A Agência Nacional de Saúde, órgão regulador do governo federal responsável pelo controle das atividades das operadoras de saúde, anunciou, de forma inédita, um ajuste dos valores dos planos individuais negativo de -8,19%, numa atitude que vêm sendo interpretada como benéfica por alguns setores, mas prejudicial por outros.

Shot of a stethoscope and a clipboard on a desk with a doctor and patient in the background
Shot of a stethoscope and a clipboard on a desk with a doctor and patient in the background | Foto: PeopleImages

A Agência justifica essa decisão alegando queda das despesas assistenciais das operadoras e planos de saúde devido ao Covid-19. Afirma que desta forma deverá ocorrer uma redução proporcional do valor da mensalidade para os beneficiários. Toma como base a variação do IPCA (Índice de Preços ao Consumidor) associado ao IVDA (Índice de Valor das Despesas Assistenciais) mas não leva em consideração outros índices que impactam de forma mais significativa os custos assistenciais que são a inflação de saúde e o VCMH (variação do custo médio hospitalar).

A medida é polêmica em todos os sentidos por não levar em consideração uma série de outros fatores que tornam questionáveis as argumentações da ANS. O primeiro fato é que temos no país diferentes tipos de empresas que operam planos de saúde, como por exemplo as medicinas de grupo, verticalizadas, rede própria e modelo de gestão centralizado, que atendem em maior proporção os planos de pessoa jurídica, e as cooperativas médicas, como as Unimeds, que não visam lucro, trabalham em rede, têm em sua carteira grande parte do atendimento de planos de pessoa física e familiares, com modelo de gestão e governança cooperativista, o que implica ampla integração com o setor público.

Nesse um ano e meio de pandemia pode-se afirmar que boa parte dos investimentos realizados para enfrentar a pandemia em diversas localidades vieram das Unimeds como as EPI’s (elementos de proteção individual), leitos de UTI, hospitais de campanha – que atendem de forma unificada pacientes do sistema público e privado, investimento em equipamentos de telemedicina, apoio técnico e financeiro nas atividades das secretarias de saúde, apoio a grande número de cooperados, investimento em “kits” para diagnóstico, além de transcorrer todo esse período sem promover nenhum corte de pessoal. Ao contrário, prontos atendimentos e estruturas de atendimento domiciliar tornaram-se referência para diagnóstico e tratamento de Covid, aliviando de forma significativa o setor público.

Da mesma forma, as patologias habituais tiveram redução, porém, não deixaram de ocorrer sendo mantidas as estruturas dimensionadas para doenças cardiológicas, oncológicas, gestantes, trauma, procedimentos de urgência, dentre outros, as equipes técnicas se desdobrando para manter esses atendimentos e, ao mesmo tempo, fazer frente a nova demanda relacionada ao Covid-19. Se houve uma redução do custo assistencial e da sinistralidade – que na prática não foi tão significativa (de cerca de 80 % cai para cerca de 70%) - as despesas habituais continuaram e a necessidade de investimento nas estruturas acima descritas aumentaram expressivamente.

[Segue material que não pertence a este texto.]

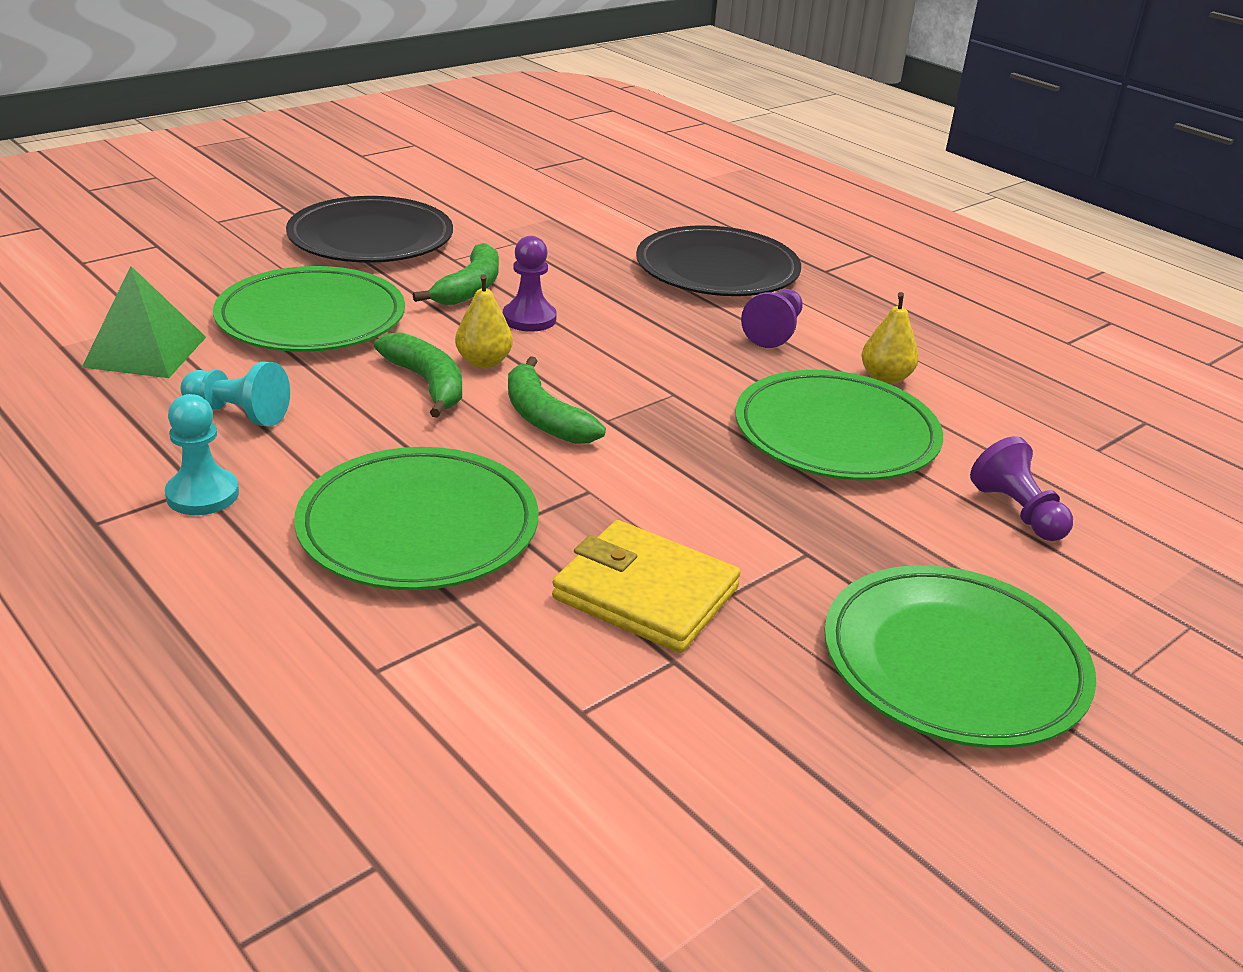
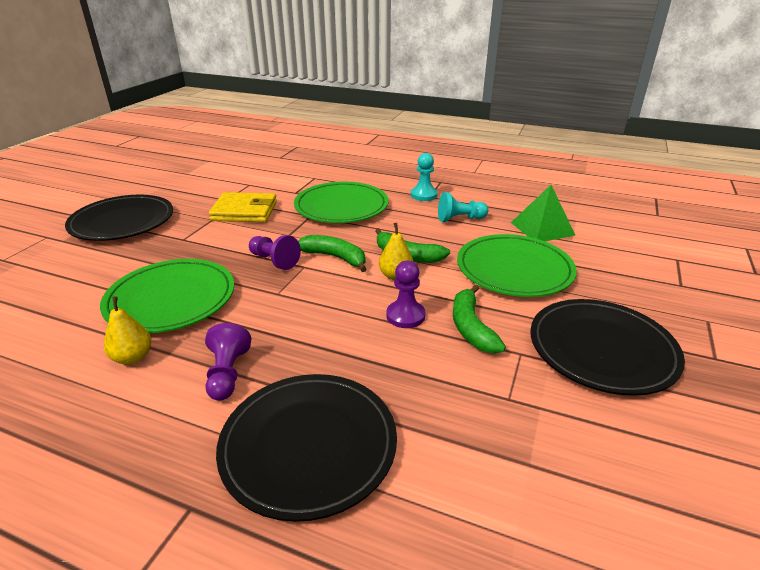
camera: 155 degrees right, 0 degrees up
(953, 663) = (122, 222): green plate -> black plate
(1017, 512) = (67, 286): purple pawn -> purple pawn (274, 261)

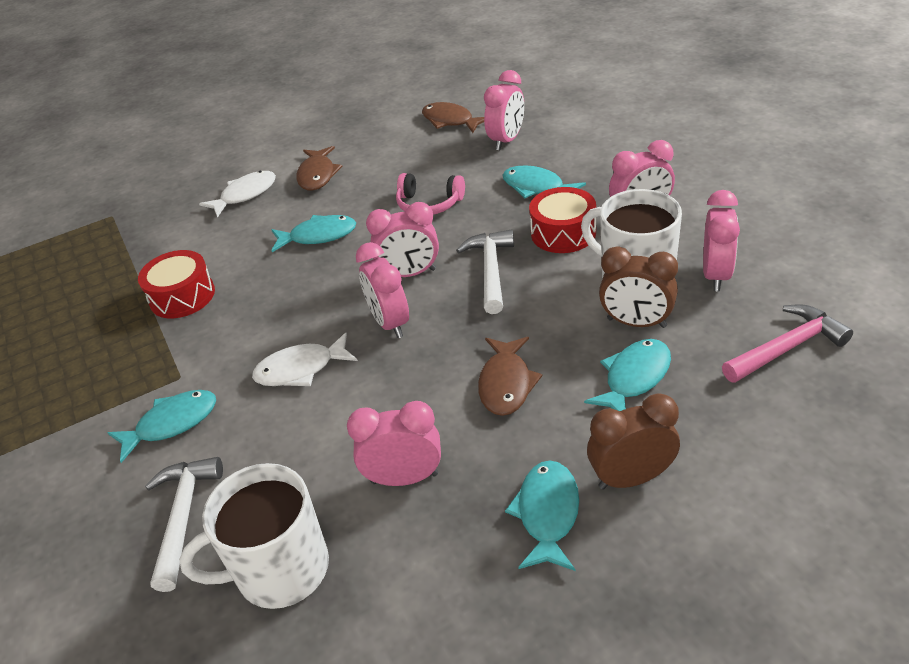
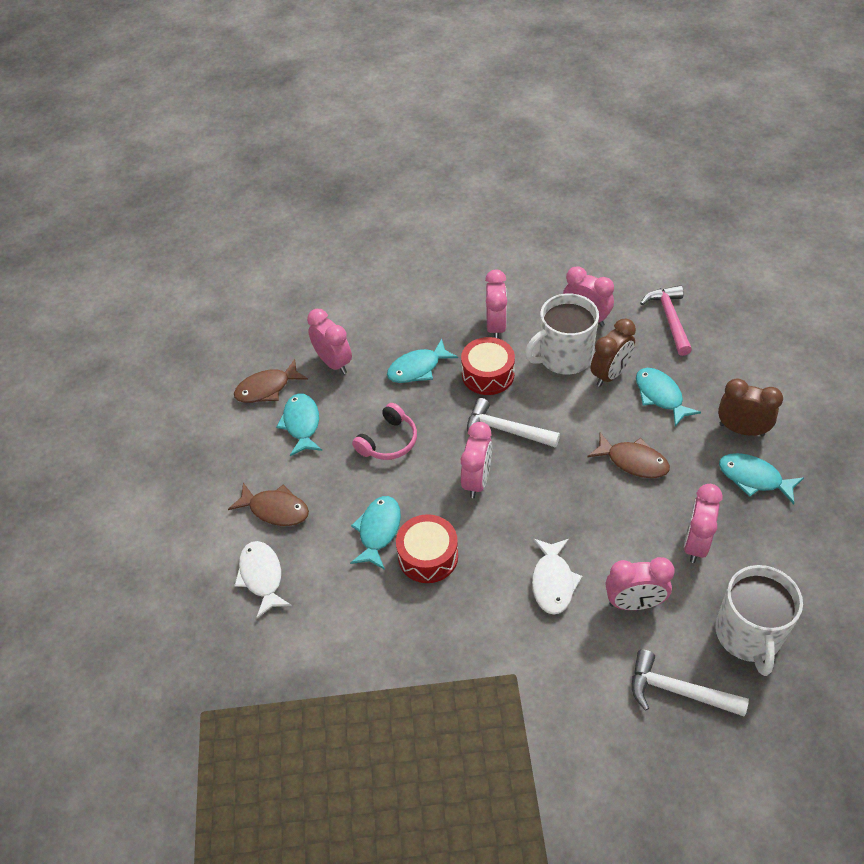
camera: 70 degrees left, 10 degrees up
(172, 424) = (571, 687): turquoise fish -> turquoise fish (302, 424)
(182, 296) = (399, 657): red drum -> red drum (428, 556)
(390, 323) = (530, 510): pink clock -> pink clock (634, 603)
(631, 478) = (741, 429): brown clock -> brown clock turned 105 degrees clockwise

Agora, num momento em que há um prenúncio de retorno à “normalidade”, onde teremos os dois mundos convivendo – manutenção da pandemia e recorrência e aumento das outras patologias – a ANS anuncia um decréscimo que representa um prejuízo de mais de R$ 2 bilhões para as operadoras. Lembrando que dos 8,2 milhões de beneficiários em planos familiares, 50% são atendidas pelas cooperativas médicas, a maioria em pequenas e médias singulares, onde muitas vezes representam as maiores carteiras de beneficiários. Essa atitude da ANS representará uma perda de receita estimada em R$ 1,85 bilhões o que certamente poderá acarretar o fechamento de várias dessas entidades e reversão deste público para atendimento pelo SUS.

Essa medida afetará de forma menos impactante as grandes operadoras que atendem em sua maioria planos de pessoa jurídica que não são afetados pela decisão. A medida da ANS vai trazer uma série de consequências, porém a menor delas será redução das mensalidades pois já não existirão cooperativas em condições de oferecer essa modalidade de atendimento à população.

Omar Genha Taha, médico, com MBA em Gestão em Saúde pela FGV, presidente da Cooperativa de Trabalho Médico de Londrina.